▶ Problem to work on
Repeat the listing exactly, minus the pictures.

+++ Given information

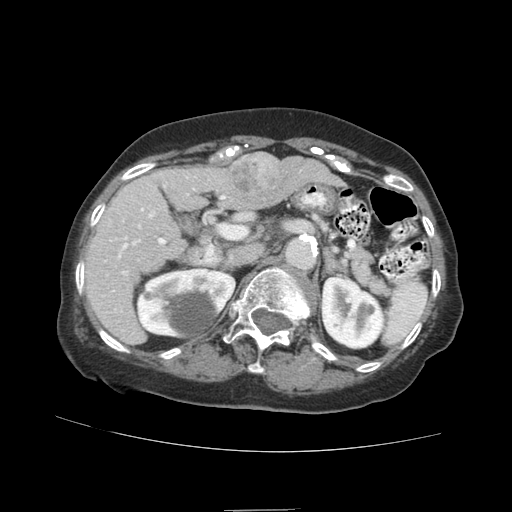
Contrast-enhanced abdominal CT (liver protocol), one axial slice. Slice 50 of 89 in the series (ordered by position). Reconstruction kernel STANDARD. 140 kVp. Soft-tissue window (W 400 / L 40 HU). 2.5 mm slice thickness. 512 × 512 image matrix, field of view 360 × 360 mm. From the clinical record (not read from this slice): diagnosis: hepatocellular carcinoma (patient treated with transarterial chemoembolisation; whether this scan precedes or follows treatment is not stated here); TNM stage (as recorded): Stage-II; Child-Pugh class: A; tumour differentiation: moderately differentiated; tumour nodularity: multinodular.
Outlined on this slice (semi-automatic segmentation, software-assisted and operator-edited):
- liver parenchyma outside the tumour (the mass and vessels are separate outlines, so this box may not span the whole liver): bounding box [x1, y1, x2, y2] px = [84, 160, 341, 344]
- mass: [228, 152, 288, 208]
- portal vein: [102, 176, 196, 332]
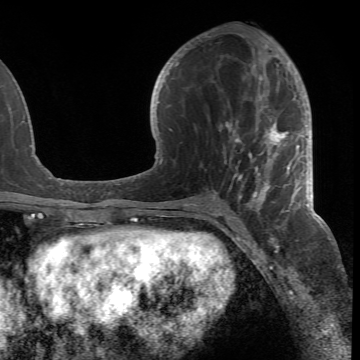
Breast MRI (dynamic contrast-enhanced), one axial slice; slice 33 of 66 in the series (ordered by position); cropped to one breast; dynamic contrast-enhanced series, time point 2 of 6 at this slice position (early post-contrast); 1.5 T; TE 4.2 ms, TR 8.5 ms; 2.4 mm slice thickness; 360 × 360 image matrix. Female patient.
Annotated regions visible in this slice (semi-automatic segmentation, software-assisted and operator-edited):
- enhancing-tissue mask used for the functional tumour volume (all voxels passing the contrast-enhancement thresholds inside the analysis volume; usually the tumour): bounding box (x1, y1, x2, y2) in pixels: (183, 43, 302, 218)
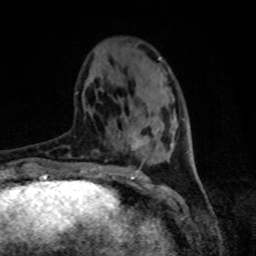
Breast MRI, one axial slice; position 28 of 80 along the scan axis; cropped to one breast; dynamic contrast-enhanced series, time point 2 of 8 at this slice position (early post-contrast); 1.5 T; TE 4.2 ms, TR 7 ms; 2 mm slice thickness; 256 × 256 image matrix. Female patient.
Outlined on this slice (semi-automatic segmentation, software-assisted and operator-edited):
- enhancing-tissue mask used for the functional tumour volume (all voxels passing the contrast-enhancement thresholds inside the analysis volume; usually the tumour): bounding box (x1, y1, x2, y2) in pixels: (131, 136, 149, 149)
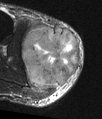
MRI of an extremity soft-tissue mass, one axial slice; position 27 of 48 along the scan axis; T2-weighted fat-saturated; MR volume resampled by the dataset authors to the PET/CT grid (not the native acquisition matrix); 3.27 mm slice thickness; 102 × 119 image matrix, field of view 100 × 116 mm. Male patient. From the clinical record (not read from this slice): histological type: pleiomorphic liposarcoma; grade: high; site of the primary tumour: right calf.
Annotated regions visible in this slice (expert contour drawn on MRI and transferred to this co-registered scan by the dataset authors):
- gross tumour volume including surrounding oedema: bounding box [x1, y1, x2, y2] px = [21, 26, 79, 91]
- gross tumour volume (mass): [21, 28, 79, 88]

++++++

▶ Answer space
Contrast-enhanced abdominal CT (liver protocol), one axial slice. Slice 50 of 89 in the series (ordered by position). Reconstruction kernel STANDARD. 140 kVp. Soft-tissue window (W 400 / L 40 HU). 2.5 mm slice thickness. 512 × 512 image matrix, field of view 360 × 360 mm. From the clinical record (not read from this slice): diagnosis: hepatocellular carcinoma (patient treated with transarterial chemoembolisation; whether this scan precedes or follows treatment is not stated here); TNM stage (as recorded): Stage-II; Child-Pugh class: A; tumour differentiation: moderately differentiated; tumour nodularity: multinodular.
Outlined on this slice (semi-automatic segmentation, software-assisted and operator-edited):
- liver parenchyma outside the tumour (the mass and vessels are separate outlines, so this box may not span the whole liver): bounding box [x1, y1, x2, y2] px = [84, 160, 341, 344]
- mass: [228, 152, 288, 208]
- portal vein: [102, 176, 196, 332]
Breast MRI (dynamic contrast-enhanced), one axial slice; slice 33 of 66 in the series (ordered by position); cropped to one breast; dynamic contrast-enhanced series, time point 2 of 6 at this slice position (early post-contrast); 1.5 T; TE 4.2 ms, TR 8.5 ms; 2.4 mm slice thickness; 360 × 360 image matrix. Female patient.
Annotated regions visible in this slice (semi-automatic segmentation, software-assisted and operator-edited):
- enhancing-tissue mask used for the functional tumour volume (all voxels passing the contrast-enhancement thresholds inside the analysis volume; usually the tumour): bounding box (x1, y1, x2, y2) in pixels: (183, 43, 302, 218)
Breast MRI, one axial slice; position 28 of 80 along the scan axis; cropped to one breast; dynamic contrast-enhanced series, time point 2 of 8 at this slice position (early post-contrast); 1.5 T; TE 4.2 ms, TR 7 ms; 2 mm slice thickness; 256 × 256 image matrix. Female patient.
Outlined on this slice (semi-automatic segmentation, software-assisted and operator-edited):
- enhancing-tissue mask used for the functional tumour volume (all voxels passing the contrast-enhancement thresholds inside the analysis volume; usually the tumour): bounding box (x1, y1, x2, y2) in pixels: (131, 136, 149, 149)
MRI of an extremity soft-tissue mass, one axial slice; position 27 of 48 along the scan axis; T2-weighted fat-saturated; MR volume resampled by the dataset authors to the PET/CT grid (not the native acquisition matrix); 3.27 mm slice thickness; 102 × 119 image matrix, field of view 100 × 116 mm. Male patient. From the clinical record (not read from this slice): histological type: pleiomorphic liposarcoma; grade: high; site of the primary tumour: right calf.
Annotated regions visible in this slice (expert contour drawn on MRI and transferred to this co-registered scan by the dataset authors):
- gross tumour volume including surrounding oedema: bounding box [x1, y1, x2, y2] px = [21, 26, 79, 91]
- gross tumour volume (mass): [21, 28, 79, 88]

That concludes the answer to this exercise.